Among the lines of data below, reproduce only those from the one with "Giugno 2022" through the one with "systématiquement un avertissement aux", exactly as they stand, both ends included.

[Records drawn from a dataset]
[Start of Attachment]
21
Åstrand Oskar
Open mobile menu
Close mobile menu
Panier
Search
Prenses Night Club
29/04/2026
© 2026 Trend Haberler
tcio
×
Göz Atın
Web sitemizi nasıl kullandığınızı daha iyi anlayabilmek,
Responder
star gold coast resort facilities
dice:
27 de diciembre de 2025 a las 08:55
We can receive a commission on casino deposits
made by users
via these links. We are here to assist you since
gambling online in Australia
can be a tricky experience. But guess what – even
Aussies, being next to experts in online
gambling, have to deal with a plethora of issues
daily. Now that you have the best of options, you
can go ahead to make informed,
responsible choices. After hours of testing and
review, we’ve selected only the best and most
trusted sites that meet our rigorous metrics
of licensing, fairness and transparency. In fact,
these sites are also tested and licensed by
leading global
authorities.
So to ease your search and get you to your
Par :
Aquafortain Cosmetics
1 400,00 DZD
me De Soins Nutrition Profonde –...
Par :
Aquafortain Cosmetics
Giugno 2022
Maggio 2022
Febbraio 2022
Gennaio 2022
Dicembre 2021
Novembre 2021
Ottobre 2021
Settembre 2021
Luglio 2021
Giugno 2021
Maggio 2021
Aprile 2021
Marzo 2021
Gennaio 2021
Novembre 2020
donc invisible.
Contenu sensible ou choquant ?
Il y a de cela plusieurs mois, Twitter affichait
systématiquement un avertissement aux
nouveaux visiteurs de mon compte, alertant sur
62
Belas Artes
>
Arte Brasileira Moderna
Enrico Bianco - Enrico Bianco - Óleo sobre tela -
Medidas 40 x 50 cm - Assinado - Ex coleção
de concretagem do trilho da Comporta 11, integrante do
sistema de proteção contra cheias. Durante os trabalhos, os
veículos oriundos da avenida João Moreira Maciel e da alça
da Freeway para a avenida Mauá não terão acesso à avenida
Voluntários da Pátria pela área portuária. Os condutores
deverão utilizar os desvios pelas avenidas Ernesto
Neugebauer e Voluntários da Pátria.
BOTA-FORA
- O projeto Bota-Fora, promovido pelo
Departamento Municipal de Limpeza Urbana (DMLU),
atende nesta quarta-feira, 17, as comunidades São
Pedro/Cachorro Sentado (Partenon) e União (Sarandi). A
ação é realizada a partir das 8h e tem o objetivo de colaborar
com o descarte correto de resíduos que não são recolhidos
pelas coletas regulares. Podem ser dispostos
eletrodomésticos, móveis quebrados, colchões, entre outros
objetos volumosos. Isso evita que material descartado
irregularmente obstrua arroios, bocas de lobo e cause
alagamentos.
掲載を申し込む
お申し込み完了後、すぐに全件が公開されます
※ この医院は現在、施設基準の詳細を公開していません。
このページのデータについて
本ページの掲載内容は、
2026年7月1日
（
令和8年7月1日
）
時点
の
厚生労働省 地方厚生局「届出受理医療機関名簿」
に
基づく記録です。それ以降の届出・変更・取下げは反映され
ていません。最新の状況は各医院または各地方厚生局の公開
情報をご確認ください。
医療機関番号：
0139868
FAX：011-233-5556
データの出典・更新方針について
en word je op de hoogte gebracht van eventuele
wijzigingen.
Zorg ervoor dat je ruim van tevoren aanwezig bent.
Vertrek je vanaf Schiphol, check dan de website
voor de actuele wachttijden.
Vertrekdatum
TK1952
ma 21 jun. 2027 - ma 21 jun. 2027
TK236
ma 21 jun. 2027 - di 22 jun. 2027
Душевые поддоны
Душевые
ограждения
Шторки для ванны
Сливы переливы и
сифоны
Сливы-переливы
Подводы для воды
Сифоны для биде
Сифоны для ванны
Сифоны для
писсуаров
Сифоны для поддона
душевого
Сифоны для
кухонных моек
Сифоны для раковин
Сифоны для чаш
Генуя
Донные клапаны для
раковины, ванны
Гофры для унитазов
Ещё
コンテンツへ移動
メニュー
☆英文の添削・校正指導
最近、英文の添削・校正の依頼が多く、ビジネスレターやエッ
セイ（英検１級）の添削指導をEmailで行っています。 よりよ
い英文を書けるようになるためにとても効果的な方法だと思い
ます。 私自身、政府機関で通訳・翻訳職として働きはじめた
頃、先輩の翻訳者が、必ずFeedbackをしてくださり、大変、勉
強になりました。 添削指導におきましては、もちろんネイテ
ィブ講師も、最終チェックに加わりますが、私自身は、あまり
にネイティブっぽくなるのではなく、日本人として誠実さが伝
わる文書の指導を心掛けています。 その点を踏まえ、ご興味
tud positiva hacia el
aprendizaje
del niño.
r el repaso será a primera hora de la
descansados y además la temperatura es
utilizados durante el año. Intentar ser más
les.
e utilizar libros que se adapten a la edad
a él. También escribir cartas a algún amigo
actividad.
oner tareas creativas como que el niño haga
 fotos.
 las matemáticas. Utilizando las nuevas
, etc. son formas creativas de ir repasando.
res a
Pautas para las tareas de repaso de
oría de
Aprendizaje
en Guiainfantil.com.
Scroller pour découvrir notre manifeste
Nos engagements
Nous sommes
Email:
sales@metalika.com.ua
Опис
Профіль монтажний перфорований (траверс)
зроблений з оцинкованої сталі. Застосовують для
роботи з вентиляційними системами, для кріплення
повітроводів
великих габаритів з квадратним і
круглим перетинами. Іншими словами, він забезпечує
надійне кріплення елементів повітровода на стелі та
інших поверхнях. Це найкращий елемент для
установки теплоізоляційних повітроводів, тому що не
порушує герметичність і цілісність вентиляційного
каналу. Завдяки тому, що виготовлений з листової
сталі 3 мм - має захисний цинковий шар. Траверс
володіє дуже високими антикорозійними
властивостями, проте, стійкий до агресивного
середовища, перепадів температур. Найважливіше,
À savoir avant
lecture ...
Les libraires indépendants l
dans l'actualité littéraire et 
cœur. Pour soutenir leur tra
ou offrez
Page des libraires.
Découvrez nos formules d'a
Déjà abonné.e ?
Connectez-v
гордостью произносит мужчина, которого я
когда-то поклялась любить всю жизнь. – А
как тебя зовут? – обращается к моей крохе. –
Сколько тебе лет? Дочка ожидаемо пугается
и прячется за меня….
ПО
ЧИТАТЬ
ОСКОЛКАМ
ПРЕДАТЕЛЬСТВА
[End of Attachment]
• [PROBLEM SOLUTION]:
Giugno 2022
Maggio 2022
Febbraio 2022
Gennaio 2022
Dicembre 2021
Novembre 2021
Ottobre 2021
Settembre 2021
Luglio 2021
Giugno 2021
Maggio 2021
Aprile 2021
Marzo 2021
Gennaio 2021
Novembre 2020
donc invisible.
Contenu sensible ou choquant ?
Il y a de cela plusieurs mois, Twitter affichait
systématiquement un avertissement aux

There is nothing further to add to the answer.